But it’s how I feel when my eyes slide away from a highlighted paragraph and the comments telling me what’s wrong with it and possible ways to fix it.  My cheeks heat up, I have to swallow hard, and I have to force myself to just get on with it.

Sadness

Sadness is probably the weakest feeling I have when I edit, but it’s still there. I get sad that my editor had to work so hard, I get sad when I feel like I could have tried harder. I get sad when I think there are better writers out there than me. Sadness waltzes with self-doubt in my heart when I see how many comments she made in my document. But you know what else I get sad about? Thinking about not writing anymore. That makes me sad, too.

Fear

fear of writing

When I searched “fear in writing” I found this lovely drawing on Lynette Noni’s blog post. I have a lot of fears about my writing, and yes, they come out when I’m editing. I fear I’m not a good writer. I fear I’ll never sell any books. I fear I’ll never be able to make a career out of my writing. After all, I can’t be a good writer if my editor finds all these things wrong with my book, right? And I want to be a good writer so I can sell books, so people can say, “Wow, that was probably one of the most emotional, heart-wrenching books I have ever read.”  We all want to be writers who touch someone in some way with our work.

But What Else . . .

But you know what else I feel when I edit? I feel joy. I feel happy when my editor says she enjoyed a setting description or how I nailed how a character feels with show and not tell.  I get excited when she tells me she loved an intimate moment between two characters, and a “More please!” in the comment section. I get excited when she congratulates me on proper grammar.

I’ll feel pride when I hold my published books in my hands, when my friends, family, and co-workers congratulate me on being tenacious, of having a dream and working toward it.

The act of writing and publishing is no doubt an emotional roller coaster ride. There are ups and downs, you’re thrown sideways and completely head over heels. But the trick, and oh my, is it a trick, is to keep fighting. To not let those negative feelings overwhelm you, to let them win.
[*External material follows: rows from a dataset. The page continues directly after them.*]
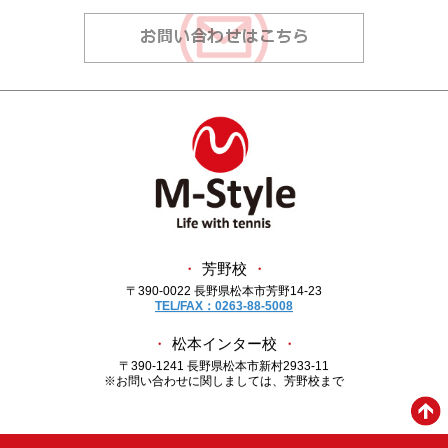
・
芳野校
・
〒390-0022 長野県松本市芳野14-23
TEL/FAX：0263-88-5008
・
松本インター校
・
〒390-1241 長野県松本市新村2933-11
※お問い合わせに関しましては、芳野校まで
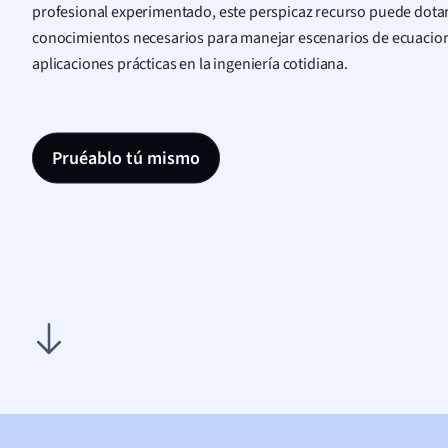
profesional experimentado, este perspicaz recurso puede dotar
conocimientos necesarios para manejar escenarios de ecuacione
aplicaciones prácticas en la ingeniería cotidiana.
Pruéablo tú mismo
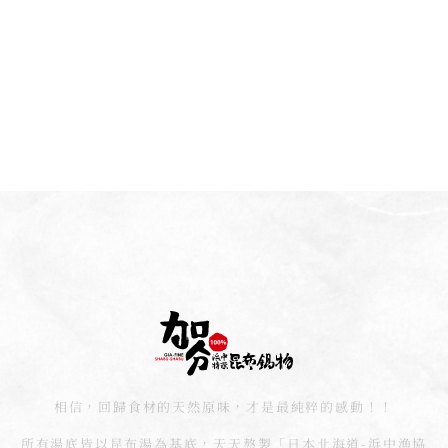
相信，回歸食材的天然原味，才是最純粹的感動！！
所有湯底皆以昆布湯為基底，天天熬製「日本北海道-浜中漁協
Surround yourself with friends who know what you’re going through, who will support you, and not let you give up.

If I have any advice from going through the editing process, it’s to keep your mind open and learn. Learn from what your editor is telling you. S/he’s on your side. Your editor wants to you to put out your best work, and that undoubtedly is your goal too, which is why you hired one. Don’t take their advice and suggestions as hurtful criticism, (unless it is, then you need a new editor) take their feedback and turn it into a positive learning moment. I’ve learned a lot going through my editor’s feedback.

I took a break from editing to quickly write up this post. I’d come to a paragraph where her advice was hard to swallow. I see it, I understand it, I agree with it, but there again, those feelings come up. Why didn’t I see this? Why did I send my work to her this way? What is so wrong with me I couldn’t fix this on my own?

Nothing is wrong with me. Nothing is wrong with you, either. We’re all human, and doing the best we can.